Eritrea Preparing to Attack Ethiopia?

Is Eritrea planning an attack on Ethiopia to try and get them to withdraw from Sudan?

In the last 24hours they are denying fuel to Peackeepers on the Border, who may have to withdraw.

When the UN gets its 26,000 member force in Sudan, Islamists waging a decade old campaign in North Africa will be outgunned.

This may be the next chess move after the Sudan backed Rebel assault on Chad last weekend.

-Shimron

UNITED NATIONS, Feb 7 (Reuters) - Eritrea has ignored a U.N. deadline to grant peacekeepers on its border with Ethiopia access to badly needed fuel, but U.N. troops fear war could break out and have not begun leaving, a U.N. official said.

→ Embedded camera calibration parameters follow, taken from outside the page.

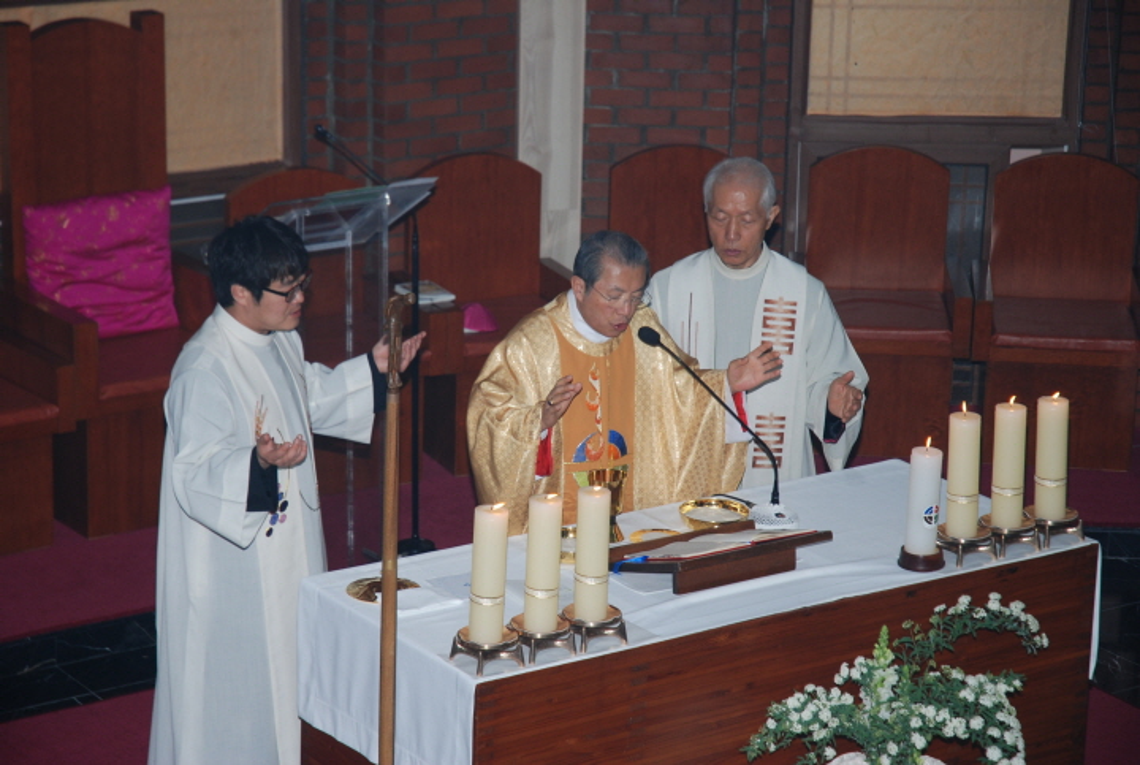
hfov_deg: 19.4
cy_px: 382
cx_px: 570
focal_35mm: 105
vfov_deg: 13.1
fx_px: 3331
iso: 200
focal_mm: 70
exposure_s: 1/60
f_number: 4.5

U.N. Secretary-General Ban Ki-moon set a Wednesday deadline for Eritrea to allow the U.N. peacekeepers to refuel, saying they faced a fuel crisis. But the U.N. official said on Thursday that Eritrea had ignored the deadline.
  • "The U.N. cannot afford to leave because it would create the conditions for a resumption of the conflict," a U.N. official told Reuters on condition of anonymity. "Abandoning our positions would sanctify a resumption of the conflict."
  • He said that the U.N. peacekeepers were acting as a buffer between two neighbors, both of which have amassed troops on their borders.
  • It was not clear how long the peacekeepers could stay put with only meager fuel supplies. If Eritrea continues to deny them fuel, they eventually will have to pull out, using their emergency fuel supplies to evacuate, the official said.
  • Last week the U.N. Security Council renewed the mandate of the U.N. Mission in Ethiopia and Eritrea, or UNMEE, for six months. The council also urged Eritrea to end its fuel blockade of U.N. staff.
  • But Eritrea, which contends that a continued U.N. presence on the border would be tantamount to an occupation, ignored the demand, prompting a stern warning from the council on Monday.

The 1,700-member U.N. force went to the border in 2000 at the end of a two-year war between the two countries in the Horn of Africa that killed 70,000 people.